## [YOUR OBJECTIVE]
Change "collector number" to "field number" everywhere in the listing below, keeping everything else the same.

## [Recorded data]
======

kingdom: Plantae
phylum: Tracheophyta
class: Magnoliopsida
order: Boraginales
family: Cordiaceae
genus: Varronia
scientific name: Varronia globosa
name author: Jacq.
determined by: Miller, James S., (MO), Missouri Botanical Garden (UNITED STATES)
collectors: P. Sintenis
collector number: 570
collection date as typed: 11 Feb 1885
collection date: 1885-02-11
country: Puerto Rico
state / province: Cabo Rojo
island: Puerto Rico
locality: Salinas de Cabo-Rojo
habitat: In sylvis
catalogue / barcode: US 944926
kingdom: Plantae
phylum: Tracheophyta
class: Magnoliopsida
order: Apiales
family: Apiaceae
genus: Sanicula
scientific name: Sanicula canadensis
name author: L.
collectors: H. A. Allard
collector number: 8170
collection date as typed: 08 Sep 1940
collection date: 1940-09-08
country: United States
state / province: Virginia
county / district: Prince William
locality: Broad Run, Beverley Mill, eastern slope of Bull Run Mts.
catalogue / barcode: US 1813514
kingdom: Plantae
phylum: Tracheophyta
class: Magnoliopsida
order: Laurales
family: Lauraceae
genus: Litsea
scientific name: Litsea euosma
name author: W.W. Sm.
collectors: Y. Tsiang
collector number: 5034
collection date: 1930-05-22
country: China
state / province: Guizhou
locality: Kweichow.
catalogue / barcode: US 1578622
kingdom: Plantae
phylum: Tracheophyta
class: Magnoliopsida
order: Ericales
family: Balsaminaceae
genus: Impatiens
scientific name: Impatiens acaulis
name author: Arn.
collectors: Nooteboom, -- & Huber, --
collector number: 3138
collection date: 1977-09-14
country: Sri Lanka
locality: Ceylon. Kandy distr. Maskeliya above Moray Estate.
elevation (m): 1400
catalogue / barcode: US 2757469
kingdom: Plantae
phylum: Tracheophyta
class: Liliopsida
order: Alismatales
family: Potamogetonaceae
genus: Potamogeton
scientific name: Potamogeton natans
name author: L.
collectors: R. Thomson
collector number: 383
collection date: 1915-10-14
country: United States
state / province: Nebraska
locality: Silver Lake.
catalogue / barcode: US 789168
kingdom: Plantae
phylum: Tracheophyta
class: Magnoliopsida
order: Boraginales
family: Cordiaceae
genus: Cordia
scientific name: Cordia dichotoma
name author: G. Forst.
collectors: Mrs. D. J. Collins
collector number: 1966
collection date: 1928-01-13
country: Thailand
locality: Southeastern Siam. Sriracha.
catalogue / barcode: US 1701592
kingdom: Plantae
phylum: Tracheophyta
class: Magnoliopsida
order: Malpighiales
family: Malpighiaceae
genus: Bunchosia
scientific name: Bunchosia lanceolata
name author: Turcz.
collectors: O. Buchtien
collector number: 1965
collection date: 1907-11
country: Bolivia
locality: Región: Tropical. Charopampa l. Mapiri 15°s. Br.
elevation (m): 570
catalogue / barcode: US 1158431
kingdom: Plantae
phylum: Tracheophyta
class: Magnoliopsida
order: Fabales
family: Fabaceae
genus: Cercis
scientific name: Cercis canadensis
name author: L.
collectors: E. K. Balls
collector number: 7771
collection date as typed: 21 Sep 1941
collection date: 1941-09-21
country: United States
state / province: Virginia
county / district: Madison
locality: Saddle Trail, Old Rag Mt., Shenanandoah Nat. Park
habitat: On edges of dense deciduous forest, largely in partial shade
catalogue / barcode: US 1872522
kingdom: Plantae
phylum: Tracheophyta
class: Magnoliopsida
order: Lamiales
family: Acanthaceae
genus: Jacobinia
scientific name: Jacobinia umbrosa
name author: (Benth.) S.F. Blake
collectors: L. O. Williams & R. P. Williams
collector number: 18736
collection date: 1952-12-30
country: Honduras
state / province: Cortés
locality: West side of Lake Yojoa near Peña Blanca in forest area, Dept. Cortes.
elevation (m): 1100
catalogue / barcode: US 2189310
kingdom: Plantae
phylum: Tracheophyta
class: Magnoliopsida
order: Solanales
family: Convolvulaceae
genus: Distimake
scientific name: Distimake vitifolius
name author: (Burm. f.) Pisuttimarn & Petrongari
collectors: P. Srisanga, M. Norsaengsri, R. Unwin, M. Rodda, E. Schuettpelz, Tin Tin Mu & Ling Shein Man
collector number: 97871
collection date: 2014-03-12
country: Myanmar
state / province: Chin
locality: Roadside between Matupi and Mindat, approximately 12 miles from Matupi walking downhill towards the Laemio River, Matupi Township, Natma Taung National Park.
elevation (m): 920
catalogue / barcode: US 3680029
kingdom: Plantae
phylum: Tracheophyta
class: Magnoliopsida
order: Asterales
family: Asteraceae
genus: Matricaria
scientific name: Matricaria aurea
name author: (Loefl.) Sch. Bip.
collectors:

======

## [RESPONSE FOR THIS EXERCISE]
kingdom: Plantae
phylum: Tracheophyta
class: Magnoliopsida
order: Boraginales
family: Cordiaceae
genus: Varronia
scientific name: Varronia globosa
name author: Jacq.
determined by: Miller, James S., (MO), Missouri Botanical Garden (UNITED STATES)
collectors: P. Sintenis
field number: 570
collection date as typed: 11 Feb 1885
collection date: 1885-02-11
country: Puerto Rico
state / province: Cabo Rojo
island: Puerto Rico
locality: Salinas de Cabo-Rojo
habitat: In sylvis
catalogue / barcode: US 944926
kingdom: Plantae
phylum: Tracheophyta
class: Magnoliopsida
order: Apiales
family: Apiaceae
genus: Sanicula
scientific name: Sanicula canadensis
name author: L.
collectors: H. A. Allard
field number: 8170
collection date as typed: 08 Sep 1940
collection date: 1940-09-08
country: United States
state / province: Virginia
county / district: Prince William
locality: Broad Run, Beverley Mill, eastern slope of Bull Run Mts.
catalogue / barcode: US 1813514
kingdom: Plantae
phylum: Tracheophyta
class: Magnoliopsida
order: Laurales
family: Lauraceae
genus: Litsea
scientific name: Litsea euosma
name author: W.W. Sm.
collectors: Y. Tsiang
field number: 5034
collection date: 1930-05-22
country: China
state / province: Guizhou
locality: Kweichow.
catalogue / barcode: US 1578622
kingdom: Plantae
phylum: Tracheophyta
class: Magnoliopsida
order: Ericales
family: Balsaminaceae
genus: Impatiens
scientific name: Impatiens acaulis
name author: Arn.
collectors: Nooteboom, -- & Huber, --
field number: 3138
collection date: 1977-09-14
country: Sri Lanka
locality: Ceylon. Kandy distr. Maskeliya above Moray Estate.
elevation (m): 1400
catalogue / barcode: US 2757469
kingdom: Plantae
phylum: Tracheophyta
class: Liliopsida
order: Alismatales
family: Potamogetonaceae
genus: Potamogeton
scientific name: Potamogeton natans
name author: L.
collectors: R. Thomson
field number: 383
collection date: 1915-10-14
country: United States
state / province: Nebraska
locality: Silver Lake.
catalogue / barcode: US 789168
kingdom: Plantae
phylum: Tracheophyta
class: Magnoliopsida
order: Boraginales
family: Cordiaceae
genus: Cordia
scientific name: Cordia dichotoma
name author: G. Forst.
collectors: Mrs. D. J. Collins
field number: 1966
collection date: 1928-01-13
country: Thailand
locality: Southeastern Siam. Sriracha.
catalogue / barcode: US 1701592
kingdom: Plantae
phylum: Tracheophyta
class: Magnoliopsida
order: Malpighiales
family: Malpighiaceae
genus: Bunchosia
scientific name: Bunchosia lanceolata
name author: Turcz.
collectors: O. Buchtien
field number: 1965
collection date: 1907-11
country: Bolivia
locality: Región: Tropical. Charopampa l. Mapiri 15°s. Br.
elevation (m): 570
catalogue / barcode: US 1158431
kingdom: Plantae
phylum: Tracheophyta
class: Magnoliopsida
order: Fabales
family: Fabaceae
genus: Cercis
scientific name: Cercis canadensis
name author: L.
collectors: E. K. Balls
field number: 7771
collection date as typed: 21 Sep 1941
collection date: 1941-09-21
country: United States
state / province: Virginia
county / district: Madison
locality: Saddle Trail, Old Rag Mt., Shenanandoah Nat. Park
habitat: On edges of dense deciduous forest, largely in partial shade
catalogue / barcode: US 1872522
kingdom: Plantae
phylum: Tracheophyta
class: Magnoliopsida
order: Lamiales
family: Acanthaceae
genus: Jacobinia
scientific name: Jacobinia umbrosa
name author: (Benth.) S.F. Blake
collectors: L. O. Williams & R. P. Williams
field number: 18736
collection date: 1952-12-30
country: Honduras
state / province: Cortés
locality: West side of Lake Yojoa near Peña Blanca in forest area, Dept. Cortes.
elevation (m): 1100
catalogue / barcode: US 2189310
kingdom: Plantae
phylum: Tracheophyta
class: Magnoliopsida
order: Solanales
family: Convolvulaceae
genus: Distimake
scientific name: Distimake vitifolius
name author: (Burm. f.) Pisuttimarn & Petrongari
collectors: P. Srisanga, M. Norsaengsri, R. Unwin, M. Rodda, E. Schuettpelz, Tin Tin Mu & Ling Shein Man
field number: 97871
collection date: 2014-03-12
country: Myanmar
state / province: Chin
locality: Roadside between Matupi and Mindat, approximately 12 miles from Matupi walking downhill towards the Laemio River, Matupi Township, Natma Taung National Park.
elevation (m): 920
catalogue / barcode: US 3680029
kingdom: Plantae
phylum: Tracheophyta
class: Magnoliopsida
order: Asterales
family: Asteraceae
genus: Matricaria
scientific name: Matricaria aurea
name author: (Loefl.) Sch. Bip.
collectors:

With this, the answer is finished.